Celui qui a réclamé avec la hardiesse la plus intrépide contre cette sentence est l’avocat du condamnée[4]. Il trouve, dans ce jugement, une foule de contradictions palpables et d’obscurités qu’il veut mettre au grand jour. Les oracles de la justice ne doivent être en effet jamais susceptibles ni de la moindre obscurité, ni de la contradiction la plus légère. Cela n’appartenait autrefois qu’à des oracles d’un autre genre.

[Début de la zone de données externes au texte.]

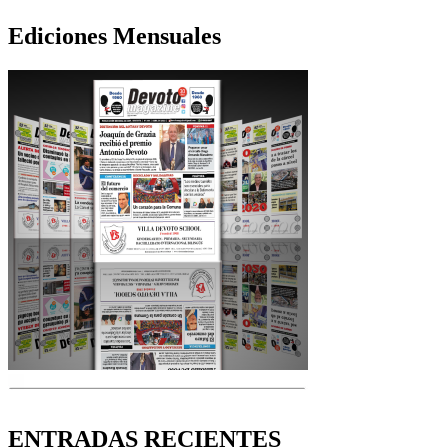
Ediciones Mensuales
ENTRADAS RECIENTES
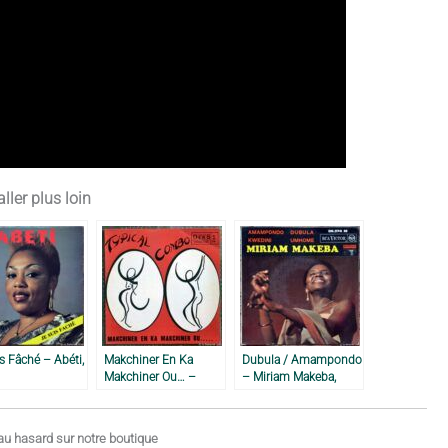
ller plus loin
s Fâché – Abéti,
Makchiner En Ka
Dubula / Amampondo
Makchiner Ou… –
– Miriam Makeba,
Typical Combo, 1972
1964
u hasard sur notre boutique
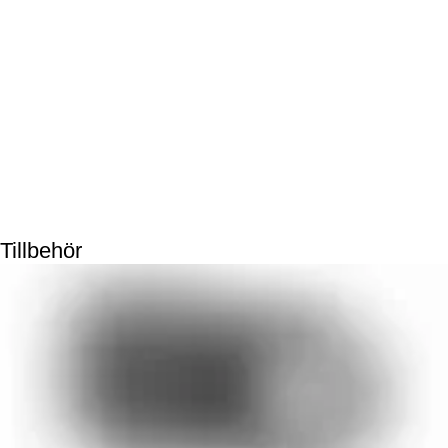
Tillbehör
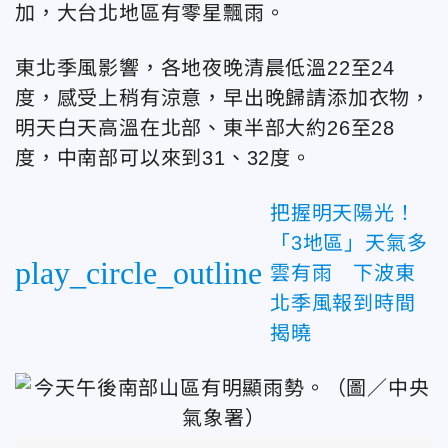
加，大台北地區有零星飄雨。
東北季風影響，各地夜晚清晨低溫22至24
度，感受上稍有涼意，早出晚歸請添加衣物，
明天白天高溫在北部、東半部大約26至28
度，中南部可以來到31、32度。
把握明天陽光！
「3地區」天氣多
play_circle_outline
雲有雨 下波東
北季風報到時間
揭曉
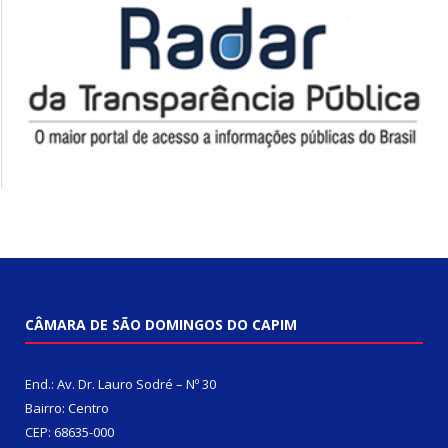
CÂMARA DE SÃO DOMINGOS DO CAPIM
End.: Av. Dr. Lauro Sodré – Nº 30
Bairro: Centro
CEP: 68635-000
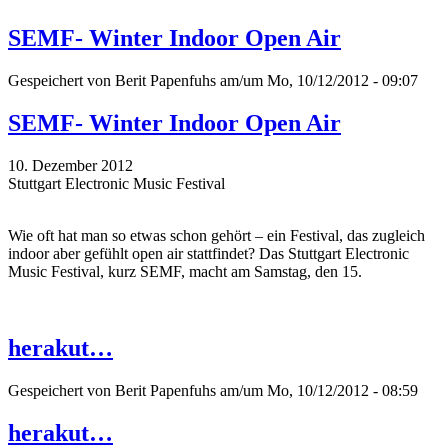
SEMF- Winter Indoor Open Air
Gespeichert von
Berit Papenfuhs
am/um Mo, 10/12/2012 - 09:07
SEMF- Winter Indoor Open Air
10. Dezember 2012
Stuttgart Electronic Music Festival
Wie oft hat man so etwas schon gehört – ein Festival, das zugleich
indoor aber gefühlt open air stattfindet? Das Stuttgart Electronic
Music Festival, kurz SEMF, macht am Samstag, den 15.
herakut…
Gespeichert von
Berit Papenfuhs
am/um Mo, 10/12/2012 - 08:59
herakut…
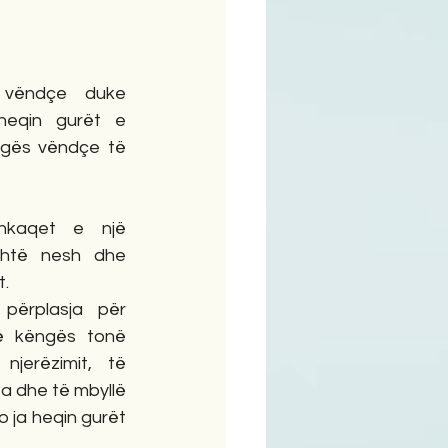
ime
vëndçe duke 
eqin gurët e 
gës vëndçe të 
kaqet e një 
shtë nesh dhe 
.
ërplasja për 
 këngës tonë 
jerëzimit, të 
a dhe të mbyllë 
ja heqin gurët 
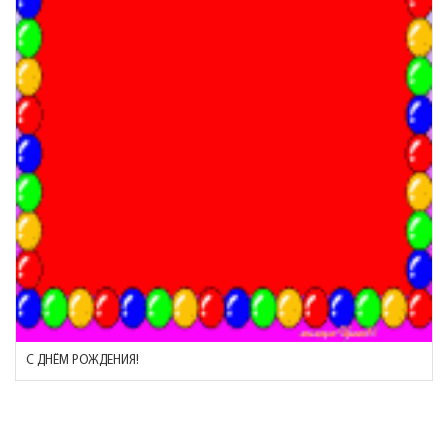
С ДНЁМ РОЖДЕНИЯ!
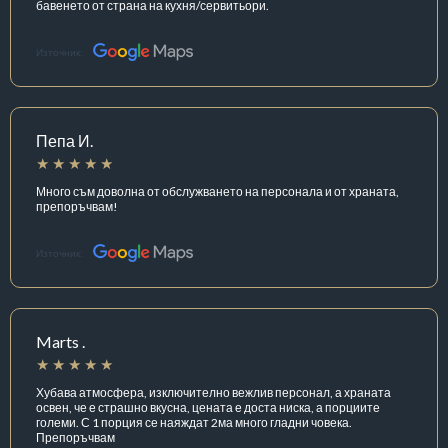
бавенето от страна на кухня/сервитьори.
Източник:
Пепа И.
Много съм доволна от обслужването на персонала и от храната,
препоръчвам!
Източник:
Marts .
Хубава атмосфера, изключително вежлив персонал, а храната
освен, че е страшно вкусна, цената е доста ниска, а порциите
големи. С 1 порция се наяждат 2ма много гладни човека.
Препоръчвам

Le zèle et l’indignation de cet avocat l’ont emporté jusqu’à dire que les juges n’ont écouté ni la raison ni la justice ; qu’il se regarde comme Renaud dans la forêt enchantée du Tasse, infectée par des

  1. Nommée Hérissé.
  2. Boileau, Art poétique, III, 48.
  3. Voltaire lui-même, dans ses Nouvelles Probabilités, tome XXVIII, page 585.
  4. Linguet avait publié un Supplément aux Obsercatiuns par le comte de Morangiés, écrit d’une violence excessive.